Records to use |
==================================================

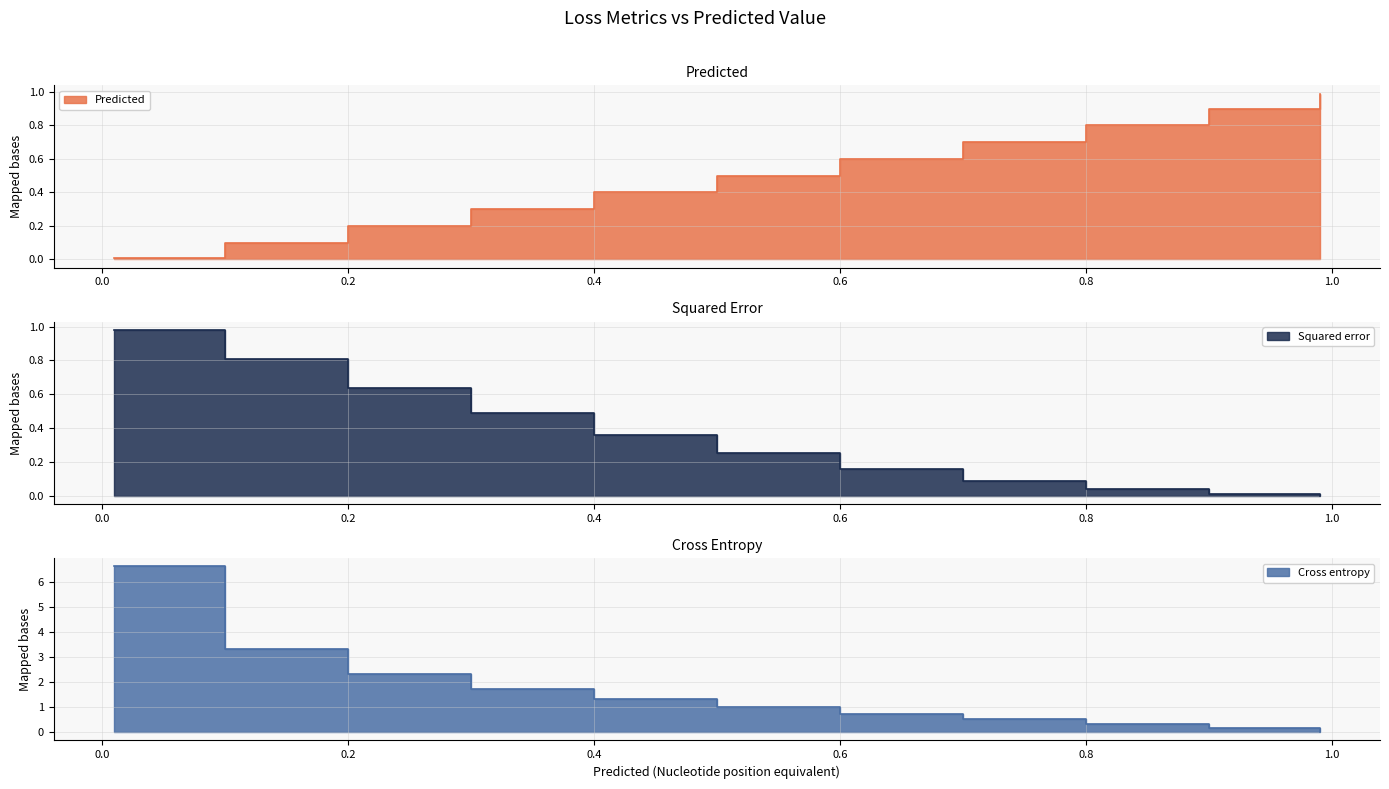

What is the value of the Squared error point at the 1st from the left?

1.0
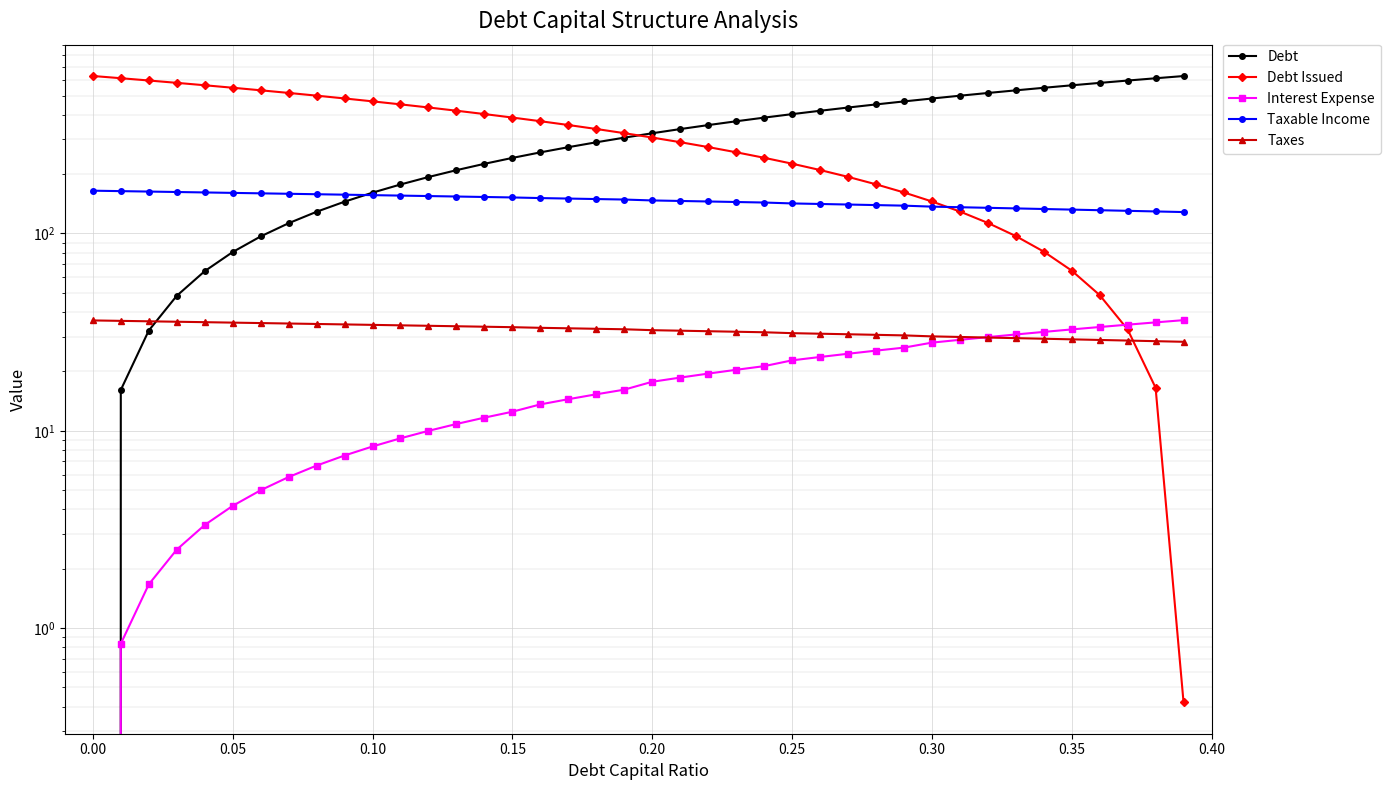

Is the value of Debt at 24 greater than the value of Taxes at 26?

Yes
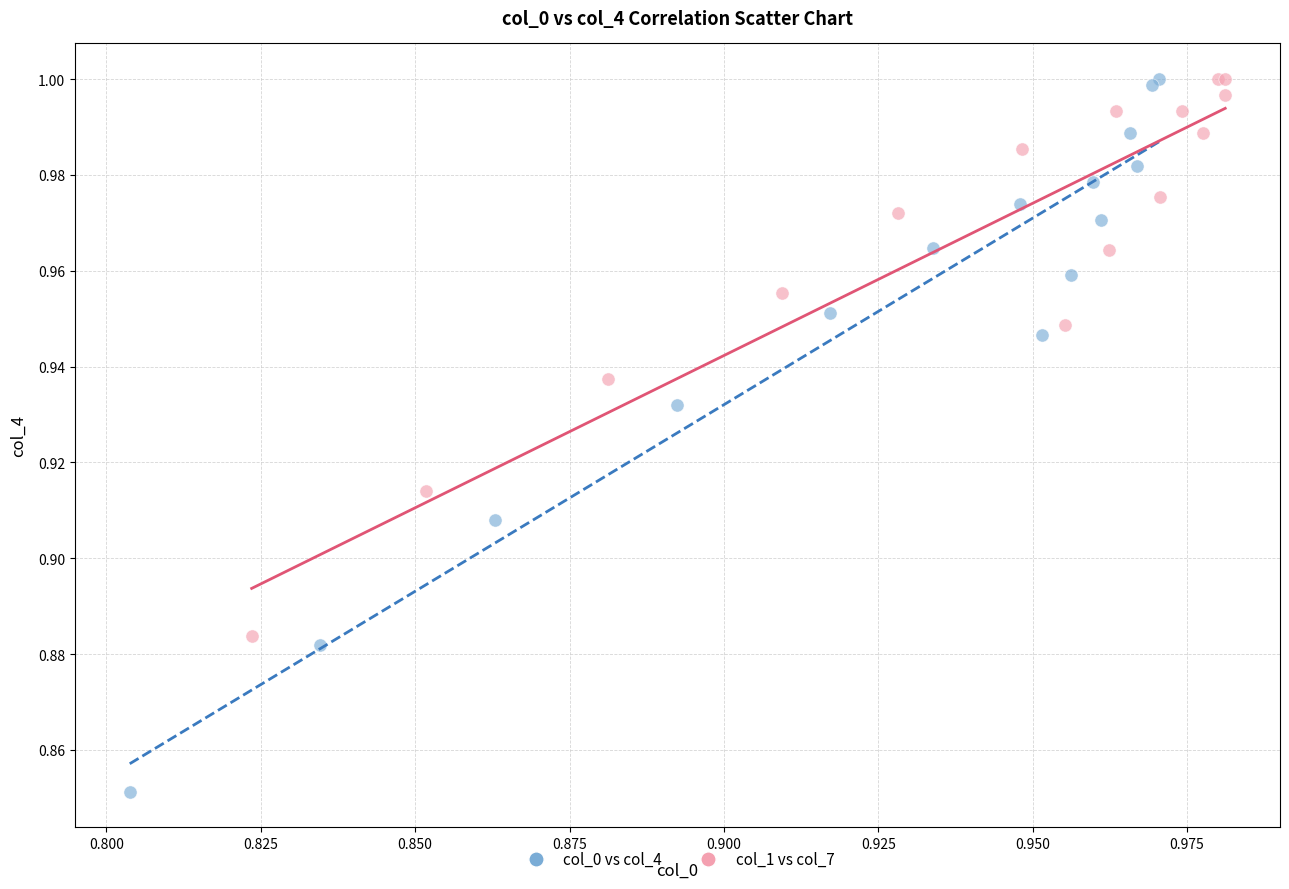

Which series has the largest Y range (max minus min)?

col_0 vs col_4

==================================================

Instructions for the task | Give back the text of every item above unchanged, leaving out the pictures.

Worked solution |
What is the value of the Squared error point at the 1st from the left?

1.0

Is the value of Debt at 24 greater than the value of Taxes at 26?

Yes

Which series has the largest Y range (max minus min)?

col_0 vs col_4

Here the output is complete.